--- Testo fornito ---

Cass. civ. n. 1724/2015
In tema di fallimento, poiché la disposizione di cui all'art. 44, secondo comma, legge fall. deve essere coordinata con quelle contenute negli artt. 42, secondo comma, e 46, primo comma, n. 1, della stessa legge, il pagamento ricevuto dal fallito quale corrispettivo per un'attività svolta dopo la dichiarazione di fallimento può essere acquisito dalla procedura solo previa deduzione delle passività da lui incontrate per generare quel reddito e, comunque, quanto al residuo netto, solo dopo l'emanazione del decreto di cui all'art. 46 citato, con il quale il giudice delegato fissa i limiti entro i quali ciò che il fallito guadagna con la sua attività occorre al mantenimento suo e della famiglia.

---

**Problema breve 1**
Stabilisci se ciascuna affermazione concorda con la massima sul fallimento, rispondendo sì o no e citando fra virgolette le parole decisive della massima. (a) Il pagamento ricevuto dal fallito può essere acquisito dalla procedura solo dopo aver dedotto le passività sostenute per produrre quel reddito. (b) I limiti di ciò che occorre al mantenimento del fallito e della famiglia sono fissati dal tribunale fallimentare. (c) Per il residuo netto, l'acquisizione può avvenire solo dopo l'emanazione del decreto previsto dall'art. 46.
Le voci non hanno alcun rapporto con la massima.

--- Dati di partenza ---

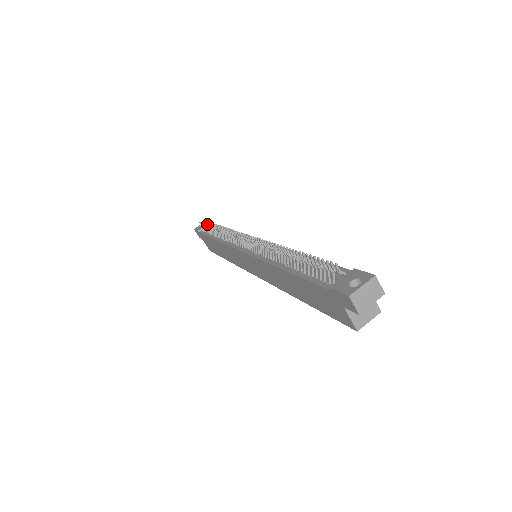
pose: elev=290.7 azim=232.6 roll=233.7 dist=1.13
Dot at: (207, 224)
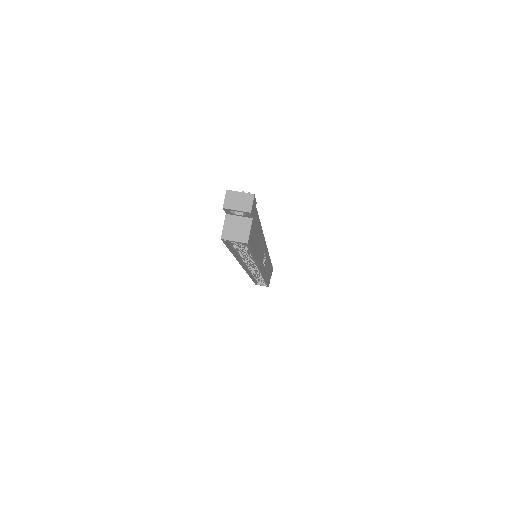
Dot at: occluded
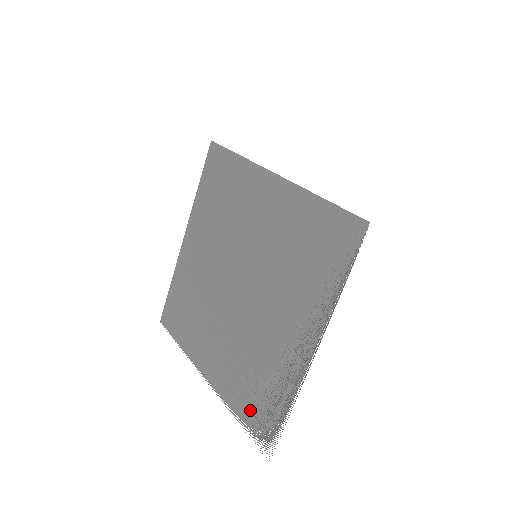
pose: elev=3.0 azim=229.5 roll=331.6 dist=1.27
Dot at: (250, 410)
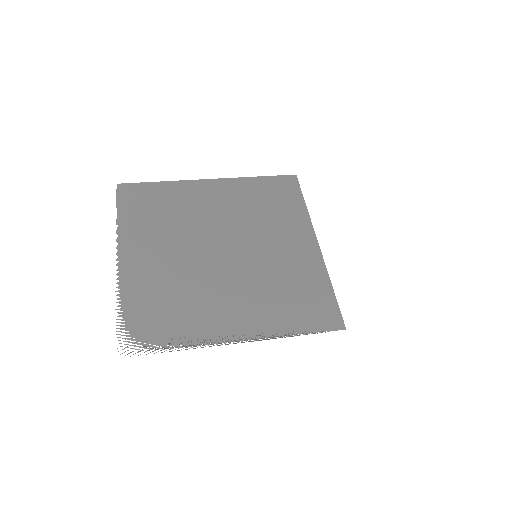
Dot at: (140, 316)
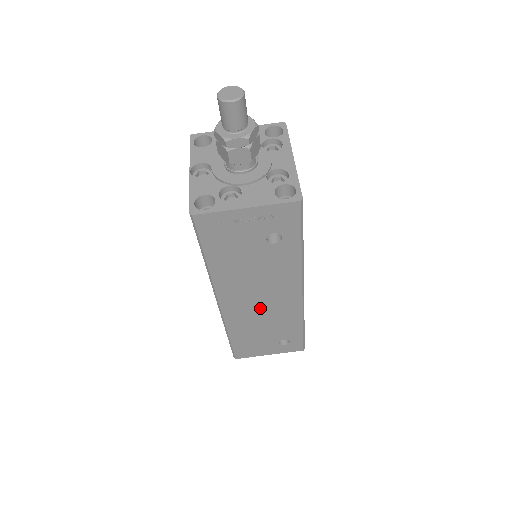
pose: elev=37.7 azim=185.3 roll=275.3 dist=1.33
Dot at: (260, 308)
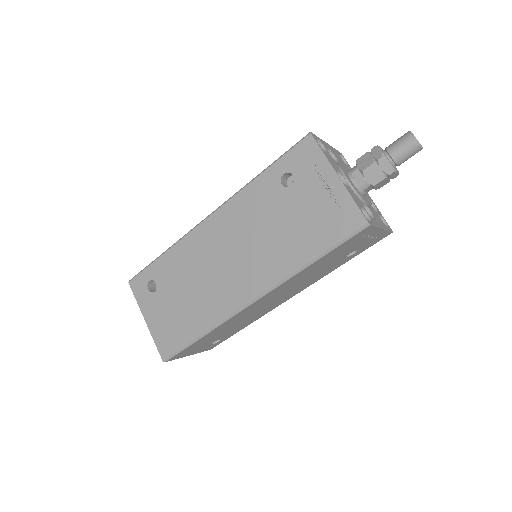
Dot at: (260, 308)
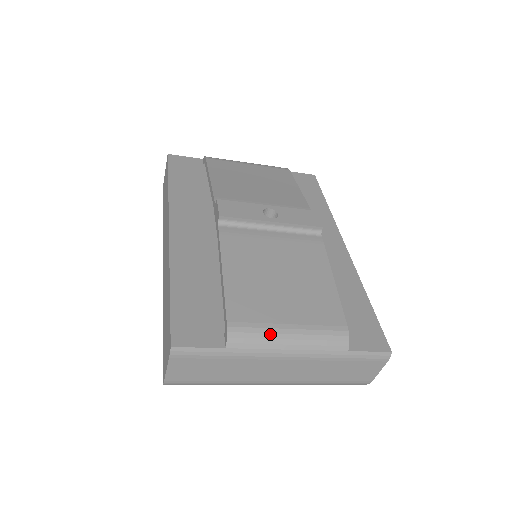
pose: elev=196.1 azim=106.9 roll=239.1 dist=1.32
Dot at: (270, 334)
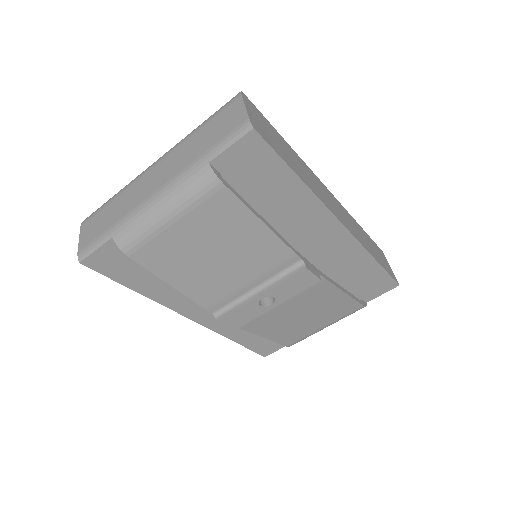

---

**Problema breve 2**
Nelle voci, parti dalla riga che contiene "pose: elev=3.0 azim=229.5" e arriva alla fine delle voci. Riscrivi queste righe sostituendo "roll" con "rollio" senza cambiare altro, e tralascia le immagini.

**Risposta 1**
(a) Sì: "può essere acquisito dalla procedura solo previa deduzione delle passività da lui incontrate per generare quel reddito".
(b) No: "il giudice delegato fissa i limiti entro i quali ciò che il fallito guadagna con la sua attività occorre al mantenimento suo e della famiglia".
(c) Sì: "quanto al residuo netto, solo dopo l'emanazione del decreto di cui all'art. 46 citato".

**Risposta 2**
pose: elev=3.0 azim=229.5 rollio=331.6 dist=1.27
Dot at: (250, 410)
Dot at: (140, 316)
pose: elev=37.7 azim=185.3 rollio=275.3 dist=1.33
Dot at: (260, 308)
Dot at: (260, 308)
pose: elev=196.1 azim=106.9 rollio=239.1 dist=1.32
Dot at: (270, 334)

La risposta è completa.